▸ What the exercise asks
Reproduce the part of the report on hospital transport delays that opens with the words containing "The patient, of" and closes with "new prosthetic limb.", substituting "staircase" for "stairwell".

▸ Given text

• • • • •

SRCL expand into patient transport, and get it badly wrong

A ROCK and roll musician whose leg was amputated due to gangrene has told how he was forced to scramble down steps on his bottom after a new hospital pick-up service kept turning up late.

The patient, of Somers Town, London, edged down a narrow stairwell outside his home and got a friend to wheel him up to the 168 bus stop in Eversholt Street, in what became a mission to get to the Royal Free Hospital for his regular physiotherapy sessions. On Friday, a year after his leg was amputated, he collected his new prosthetic limb.

The hospital in Hampstead said yesterday (Wednesday) that it was “very sorry” for delays to its new service, blaming a system error and adding that a special “project manager team” from the hospital is working with the new company to “resolve these issues”.

The patient said: “They just don’t turn up and, if they do, they are late and it means I lose time of my rehabilitation. It’s not just me, it’s everyone in the physiotherapy. It was very undignified going down those  steps.”

A Royal Free spokesman insisted a driver was there to pick the patient up on time on Friday morning but that he had left already, adding that he had not given them a mobile phone number to contact him on.

• • • • •

▸ Entries supplied
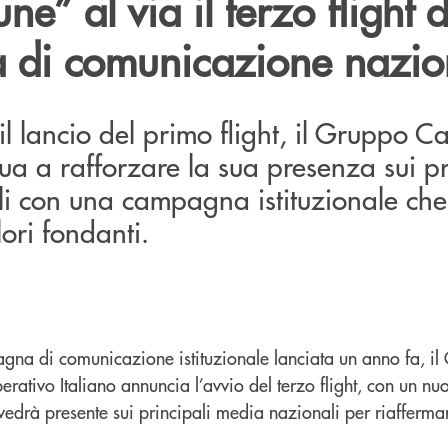
e” al via il terzo flight d
di comunicazione nazio
 lancio del primo flight, il Gruppo C
ua a rafforzare la sua presenza sui pr
i con una campagna istituzionale che
lori fondanti.
gna di comunicazione istituzionale lanciata un anno fa, i
rativo Italiano annuncia l’avvio del terzo flight, con un nu
 vedrà presente sui principali media nazionali per riaffermar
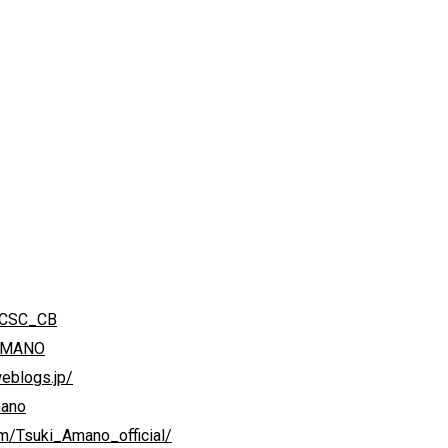
/PCSC_CB
IAMANO
weblogs.jp/
mano
m/Tsuki_Amano_official/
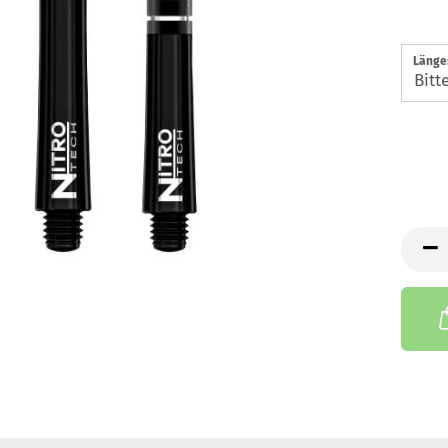
Länge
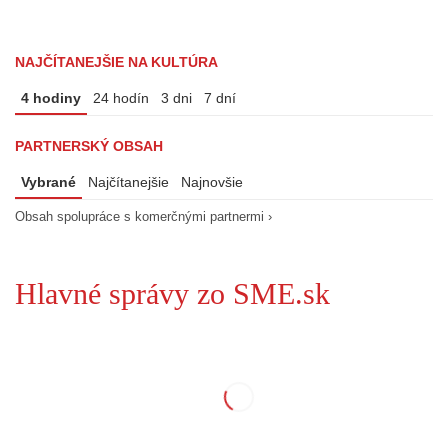
NAJČÍTANEJŠIE NA KULTÚRA
4 hodiny
24 hodín
3 dni
7 dní
PARTNERSKÝ OBSAH
Vybrané
Najčítanejšie
Najnovšie
Obsah spolupráce s komerčnými partnermi ›
Hlavné správy zo SME.sk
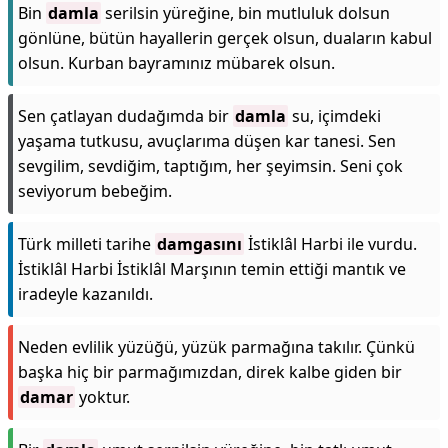
Bin
damla
serilsin yüreğine, bin mutluluk dolsun
gönlüne, bütün hayallerin gerçek olsun, duaların kabul
olsun. Kurban bayramınız mübarek olsun.
Sen çatlayan dudağımda bir
damla
su, içimdeki
yaşama tutkusu, avuçlarıma düşen kar tanesi. Sen
sevgilim, sevdiğim, taptığım, her şeyimsin. Seni çok
seviyorum bebeğim.
Türk milleti tarihe
damgasını
İstiklâl Harbi ile vurdu.
İstiklâl Harbi İstiklâl Marşının temin ettiği mantık ve
iradeyle kazanıldı.
Neden evlilik yüzüğü, yüzük parmağına takılır. Çünkü
başka hiç bir parmağımızdan, direk kalbe giden bir
damar
yoktur.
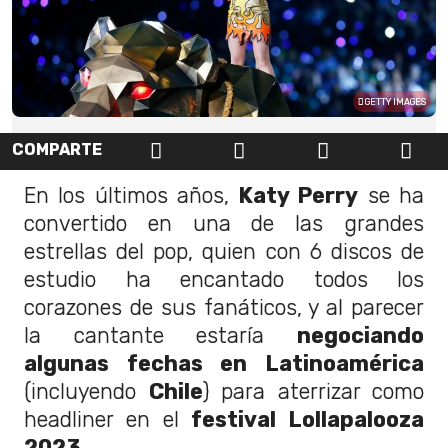
GETTY IMAGES
COMPARTE
En los últimos años,
Katy Perry
se ha
convertido en una de las grandes
estrellas del pop, quien con 6 discos de
estudio ha encantado todos los
corazones de sus fanáticos, y al parecer
la cantante estaría
negociando
algunas fechas en Latinoamérica
(incluyendo
Chile
) para aterrizar como
headliner en el
festival Lollapalooza
2023.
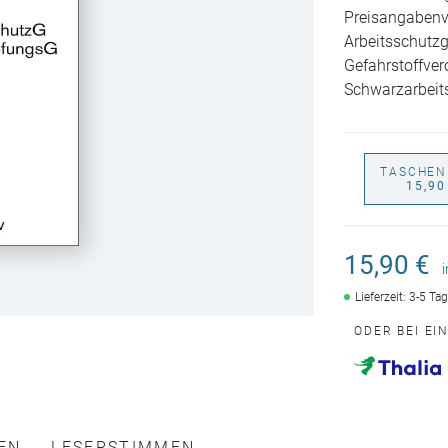
Preisangabenv
Arbeitsschutzg
Gefahrstoffver
Schwarzarbeit
TASCHEN
15,90
15,90 €
Lieferzeit: 3-5 Ta
ODER BEI EI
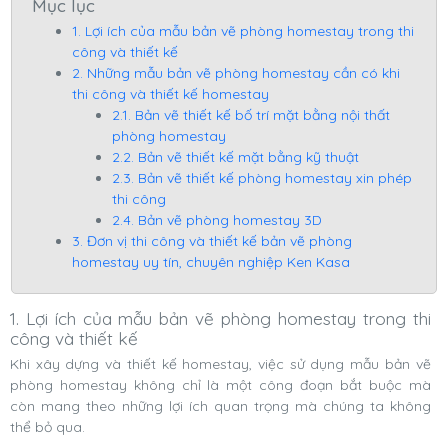
Mục lục
1. Lợi ích của mẫu bản vẽ phòng homestay trong thi
công và thiết kế
2. Những mẫu bản vẽ phòng homestay cần có khi
thi công và thiết kế homestay
2.1. Bản vẽ thiết kế bố trí mặt bằng nội thất
phòng homestay
2.2. Bản vẽ thiết kế mặt bằng kỹ thuật
2.3. Bản vẽ thiết kế phòng homestay xin phép
thi công
2.4. Bản vẽ phòng homestay 3D
3. Đơn vị thi công và thiết kế bản vẽ phòng
homestay uy tín, chuyên nghiệp Ken Kasa
1. Lợi ích của mẫu bản vẽ phòng homestay trong thi
công và thiết kế
Khi xây dựng và thiết kế homestay, việc sử dụng mẫu bản vẽ
phòng homestay không chỉ là một công đoạn bắt buộc mà
còn mang theo những lợi ích quan trọng mà chúng ta không
thể bỏ qua.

• • • • •

▸ Result
The patient, of Somers Town, London, edged down a narrow staircase outside his home and got a friend to wheel him up to the 168 bus stop in Eversholt Street, in what became a mission to get to the Royal Free Hospital for his regular physiotherapy sessions. On Friday, a year after his leg was amputated, he collected his new prosthetic limb.